- Supplied passage -

-- Opening Marker --

Central Joint Operations Command Center of the People's Liberation Army

The Central Military Commission Joint Operations Command Center (JOCC) is the main command and control operations center of the combined forces of the People's Liberation Army. It is a theater command grade unit under the direct control of the Central Military Commission (CMC) of the Chinese Communist Party (CCP). Its main watch floor is located in an underground facility in the Haidian district of Beijing.

The JOCC is the highest-level combat command & control unit in China, capable when active of commanding operations for all services in all the theaters. All the members of the CMC are members of the Command Center. There are local JOCOs at every command theater, which are subordinate to the Beijing JOCC.

== History ==

The Joint Operations Command Center of the Central Military Commission was established at the beginning of the 21st century in part to coordinate air operations in the East China Sea. The center was originally affiliated to the General Staff Department of the Chinese People's Liberation Army and was responsible for the joint command of the three armed forces branches. Originally called the Joint Operations Command Bureau of the Operations Department of the General Staff Headquarters of the Chinese People's Liberation Army, Liu Yulin served as its deputy director.

By 2014, the Joint Operations Command Center was located in the Staff Department's Xishan Underground Command Compound at Dongsimu Village, Xianhongqi, Haidian District, Beijing, a compound at least 100 meters underground and designed to resist a nuclear strike.

-- Closing Marker --

- Your instructions -
Carry on the passage about the PLA's Joint Operations Command Center, picking up after its final sentence about the Xishan compound.

- Dataset entries -
-- Opening Marker --

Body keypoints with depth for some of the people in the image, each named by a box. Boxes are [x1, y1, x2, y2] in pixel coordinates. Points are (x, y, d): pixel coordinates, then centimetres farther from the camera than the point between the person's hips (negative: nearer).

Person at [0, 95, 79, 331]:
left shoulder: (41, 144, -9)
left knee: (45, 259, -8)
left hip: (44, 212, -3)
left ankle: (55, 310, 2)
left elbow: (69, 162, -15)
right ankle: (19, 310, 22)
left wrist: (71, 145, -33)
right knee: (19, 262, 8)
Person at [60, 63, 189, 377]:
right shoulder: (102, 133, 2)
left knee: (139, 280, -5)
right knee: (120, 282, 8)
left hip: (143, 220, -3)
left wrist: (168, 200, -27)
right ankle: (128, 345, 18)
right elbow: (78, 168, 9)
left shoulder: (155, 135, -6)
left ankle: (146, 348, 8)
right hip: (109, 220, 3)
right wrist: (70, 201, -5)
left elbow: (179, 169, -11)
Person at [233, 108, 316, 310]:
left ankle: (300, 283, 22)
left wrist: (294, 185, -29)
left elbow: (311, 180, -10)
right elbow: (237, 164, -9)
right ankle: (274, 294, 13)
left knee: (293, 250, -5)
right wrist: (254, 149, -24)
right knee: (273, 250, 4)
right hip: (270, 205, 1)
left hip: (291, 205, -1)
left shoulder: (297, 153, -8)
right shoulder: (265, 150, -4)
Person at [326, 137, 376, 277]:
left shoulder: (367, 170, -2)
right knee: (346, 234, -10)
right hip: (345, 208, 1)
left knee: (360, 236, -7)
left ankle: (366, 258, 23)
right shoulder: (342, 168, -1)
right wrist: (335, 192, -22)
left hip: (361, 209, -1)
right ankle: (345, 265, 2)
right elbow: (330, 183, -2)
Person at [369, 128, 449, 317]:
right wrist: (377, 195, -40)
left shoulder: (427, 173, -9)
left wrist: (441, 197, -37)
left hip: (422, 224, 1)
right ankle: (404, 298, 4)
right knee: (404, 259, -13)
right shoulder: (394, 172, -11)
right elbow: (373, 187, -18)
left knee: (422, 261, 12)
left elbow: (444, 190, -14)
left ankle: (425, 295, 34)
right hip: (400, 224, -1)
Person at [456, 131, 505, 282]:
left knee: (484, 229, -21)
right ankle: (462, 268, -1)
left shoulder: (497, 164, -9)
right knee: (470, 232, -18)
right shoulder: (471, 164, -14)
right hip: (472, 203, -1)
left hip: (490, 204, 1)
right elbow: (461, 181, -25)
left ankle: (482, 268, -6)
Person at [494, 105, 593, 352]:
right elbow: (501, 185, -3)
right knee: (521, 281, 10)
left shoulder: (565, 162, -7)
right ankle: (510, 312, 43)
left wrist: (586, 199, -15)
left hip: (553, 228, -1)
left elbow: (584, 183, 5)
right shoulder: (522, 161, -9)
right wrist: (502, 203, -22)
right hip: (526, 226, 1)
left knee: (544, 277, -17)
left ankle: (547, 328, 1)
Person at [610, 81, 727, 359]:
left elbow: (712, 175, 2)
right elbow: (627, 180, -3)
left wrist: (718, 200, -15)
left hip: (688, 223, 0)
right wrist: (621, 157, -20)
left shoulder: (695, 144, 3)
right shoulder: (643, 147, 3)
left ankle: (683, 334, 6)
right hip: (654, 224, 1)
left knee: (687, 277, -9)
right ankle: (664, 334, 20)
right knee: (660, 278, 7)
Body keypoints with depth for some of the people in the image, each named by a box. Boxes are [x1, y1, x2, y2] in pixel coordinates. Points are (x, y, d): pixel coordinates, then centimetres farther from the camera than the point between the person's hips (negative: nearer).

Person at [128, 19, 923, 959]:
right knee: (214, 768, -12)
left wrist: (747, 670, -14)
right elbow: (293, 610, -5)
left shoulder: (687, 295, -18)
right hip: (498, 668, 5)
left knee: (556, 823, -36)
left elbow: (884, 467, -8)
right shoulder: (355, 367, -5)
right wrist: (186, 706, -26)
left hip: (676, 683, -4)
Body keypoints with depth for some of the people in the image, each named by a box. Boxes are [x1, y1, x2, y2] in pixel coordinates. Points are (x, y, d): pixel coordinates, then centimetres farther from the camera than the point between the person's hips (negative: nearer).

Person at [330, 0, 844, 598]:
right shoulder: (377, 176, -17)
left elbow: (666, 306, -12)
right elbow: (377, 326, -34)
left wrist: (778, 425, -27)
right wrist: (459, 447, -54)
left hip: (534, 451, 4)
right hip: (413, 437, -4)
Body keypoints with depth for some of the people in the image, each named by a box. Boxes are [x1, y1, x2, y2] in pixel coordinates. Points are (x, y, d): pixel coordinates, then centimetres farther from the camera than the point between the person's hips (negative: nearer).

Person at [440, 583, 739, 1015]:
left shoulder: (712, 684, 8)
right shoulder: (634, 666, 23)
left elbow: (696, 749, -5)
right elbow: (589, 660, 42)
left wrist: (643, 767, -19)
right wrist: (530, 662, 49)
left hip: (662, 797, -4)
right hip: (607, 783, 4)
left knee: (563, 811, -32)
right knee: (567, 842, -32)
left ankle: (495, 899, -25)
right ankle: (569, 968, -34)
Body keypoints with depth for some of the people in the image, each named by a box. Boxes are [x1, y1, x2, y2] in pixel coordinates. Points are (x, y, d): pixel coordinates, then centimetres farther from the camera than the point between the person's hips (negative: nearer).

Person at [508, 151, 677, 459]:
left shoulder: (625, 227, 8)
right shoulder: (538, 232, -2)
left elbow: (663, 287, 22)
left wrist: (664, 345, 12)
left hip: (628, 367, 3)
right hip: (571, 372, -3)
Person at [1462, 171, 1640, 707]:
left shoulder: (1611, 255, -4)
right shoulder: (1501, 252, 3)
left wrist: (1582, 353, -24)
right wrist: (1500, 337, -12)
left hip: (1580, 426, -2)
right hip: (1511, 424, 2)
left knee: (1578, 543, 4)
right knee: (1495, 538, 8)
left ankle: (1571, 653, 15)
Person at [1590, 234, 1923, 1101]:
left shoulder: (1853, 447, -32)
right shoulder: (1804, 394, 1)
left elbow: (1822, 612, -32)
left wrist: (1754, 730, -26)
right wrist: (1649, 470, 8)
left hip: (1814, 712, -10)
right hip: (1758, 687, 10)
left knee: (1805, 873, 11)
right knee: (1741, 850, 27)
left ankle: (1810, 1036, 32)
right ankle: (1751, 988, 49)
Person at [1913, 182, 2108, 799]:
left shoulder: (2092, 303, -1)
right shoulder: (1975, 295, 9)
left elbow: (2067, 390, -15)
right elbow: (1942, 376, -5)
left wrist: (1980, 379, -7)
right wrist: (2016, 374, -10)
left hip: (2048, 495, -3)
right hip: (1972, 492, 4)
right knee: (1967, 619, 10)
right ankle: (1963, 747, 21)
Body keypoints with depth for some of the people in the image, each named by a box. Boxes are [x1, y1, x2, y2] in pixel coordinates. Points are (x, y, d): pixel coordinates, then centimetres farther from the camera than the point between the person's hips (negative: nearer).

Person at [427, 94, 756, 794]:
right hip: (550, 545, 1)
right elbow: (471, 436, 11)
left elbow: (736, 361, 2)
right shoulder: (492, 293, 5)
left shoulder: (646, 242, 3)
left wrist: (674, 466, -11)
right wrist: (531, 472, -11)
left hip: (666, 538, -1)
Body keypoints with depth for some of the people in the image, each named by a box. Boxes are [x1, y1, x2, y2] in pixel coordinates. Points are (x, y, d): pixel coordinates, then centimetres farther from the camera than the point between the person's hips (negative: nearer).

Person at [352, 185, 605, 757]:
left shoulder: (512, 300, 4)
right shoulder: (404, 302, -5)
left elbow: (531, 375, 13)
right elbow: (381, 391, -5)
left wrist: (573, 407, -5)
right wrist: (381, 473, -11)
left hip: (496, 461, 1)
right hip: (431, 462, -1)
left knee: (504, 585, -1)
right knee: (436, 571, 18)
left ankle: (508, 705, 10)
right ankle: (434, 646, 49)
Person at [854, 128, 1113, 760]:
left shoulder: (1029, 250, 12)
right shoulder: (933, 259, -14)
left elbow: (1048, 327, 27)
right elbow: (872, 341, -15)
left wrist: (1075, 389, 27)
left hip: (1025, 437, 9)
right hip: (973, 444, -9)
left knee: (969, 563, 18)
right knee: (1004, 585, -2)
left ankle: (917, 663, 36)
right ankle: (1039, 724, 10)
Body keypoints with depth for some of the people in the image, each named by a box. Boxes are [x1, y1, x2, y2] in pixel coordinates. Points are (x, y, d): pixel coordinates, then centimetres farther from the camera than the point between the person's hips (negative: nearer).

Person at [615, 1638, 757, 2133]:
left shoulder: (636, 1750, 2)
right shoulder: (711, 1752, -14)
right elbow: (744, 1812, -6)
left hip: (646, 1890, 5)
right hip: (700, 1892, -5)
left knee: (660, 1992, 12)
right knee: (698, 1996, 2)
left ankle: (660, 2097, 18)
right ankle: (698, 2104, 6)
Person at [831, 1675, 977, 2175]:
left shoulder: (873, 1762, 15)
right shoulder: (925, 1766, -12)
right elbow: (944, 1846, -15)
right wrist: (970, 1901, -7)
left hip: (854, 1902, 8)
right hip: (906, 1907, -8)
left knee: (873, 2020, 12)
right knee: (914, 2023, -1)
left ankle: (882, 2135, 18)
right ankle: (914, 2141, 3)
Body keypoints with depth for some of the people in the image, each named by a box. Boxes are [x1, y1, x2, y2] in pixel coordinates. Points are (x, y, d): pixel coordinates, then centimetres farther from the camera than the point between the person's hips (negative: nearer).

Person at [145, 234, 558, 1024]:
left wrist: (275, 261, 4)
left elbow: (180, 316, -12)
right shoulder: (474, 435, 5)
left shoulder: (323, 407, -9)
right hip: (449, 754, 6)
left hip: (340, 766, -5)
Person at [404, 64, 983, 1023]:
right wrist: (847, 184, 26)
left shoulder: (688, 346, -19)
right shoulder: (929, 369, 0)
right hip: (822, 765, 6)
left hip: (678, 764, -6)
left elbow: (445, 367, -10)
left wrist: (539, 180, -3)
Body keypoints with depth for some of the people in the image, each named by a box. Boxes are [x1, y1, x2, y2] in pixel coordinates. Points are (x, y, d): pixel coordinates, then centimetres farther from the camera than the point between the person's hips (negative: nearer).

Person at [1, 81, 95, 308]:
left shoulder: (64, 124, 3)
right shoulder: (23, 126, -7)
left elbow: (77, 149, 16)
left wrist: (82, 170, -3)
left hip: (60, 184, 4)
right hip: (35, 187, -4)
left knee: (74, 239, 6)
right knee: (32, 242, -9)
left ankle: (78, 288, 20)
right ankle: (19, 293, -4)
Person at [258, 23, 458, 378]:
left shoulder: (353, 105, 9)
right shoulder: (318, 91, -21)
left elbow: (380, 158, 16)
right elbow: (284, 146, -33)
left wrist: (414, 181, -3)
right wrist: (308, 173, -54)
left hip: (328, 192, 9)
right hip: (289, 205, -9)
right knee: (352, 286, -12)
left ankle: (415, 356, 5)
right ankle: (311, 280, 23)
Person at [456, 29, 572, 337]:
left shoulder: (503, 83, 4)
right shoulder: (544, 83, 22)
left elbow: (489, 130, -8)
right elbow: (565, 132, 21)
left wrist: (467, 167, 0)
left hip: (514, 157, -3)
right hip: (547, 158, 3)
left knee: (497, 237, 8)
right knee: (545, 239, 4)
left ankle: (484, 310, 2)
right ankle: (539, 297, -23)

-- Closing Marker --

- Answer space -
At the Central Military Commission reform work conference in November 2015, it was proposed to "establish theater-level joint operations command organizations and improve the Military Commission's joint operations command organization". In January 2016 the center's parent organization General Staff Department of the PLA was abolished as part of the 2015 military reforms and the center was reorganized into the newly formed Joint Staff Department of the Central Military Commission. In 2016 the engineering design research and innovation team of the People's Liberation Army Rocket Force (specialist in underground facilities) renovated the new Joint Operations Command Center. On 20 April 2016, General Secretary of the Chinese Communist Party Xi Jinping went on an inspection tour of the new facilities, and this was the first time the Center operating room was revealed to the public with photos. A visit to the JOCC in 2022 was also the first occasion in which Xi was referred to as "Commander-in-Chief of the Central Military Commission" (军委联指总指挥) Some analysts interpreted this move as an attempt to display strength and strong leadership and as being more "political than military."

The JOCC was transferred from the Joint Staff Department to direct control by the CMC sometime in 2022

==Organization==
- Surveying, Mapping, and Navigation Group (测绘导航大队)
- Meteorology and Oceanography Group (气象海洋大队)
- Battlefield Posture Group (战场态势大队)
- Command Security Group (指挥保障大队)
- Comprehensive Information Service Group (综合信息服务大队)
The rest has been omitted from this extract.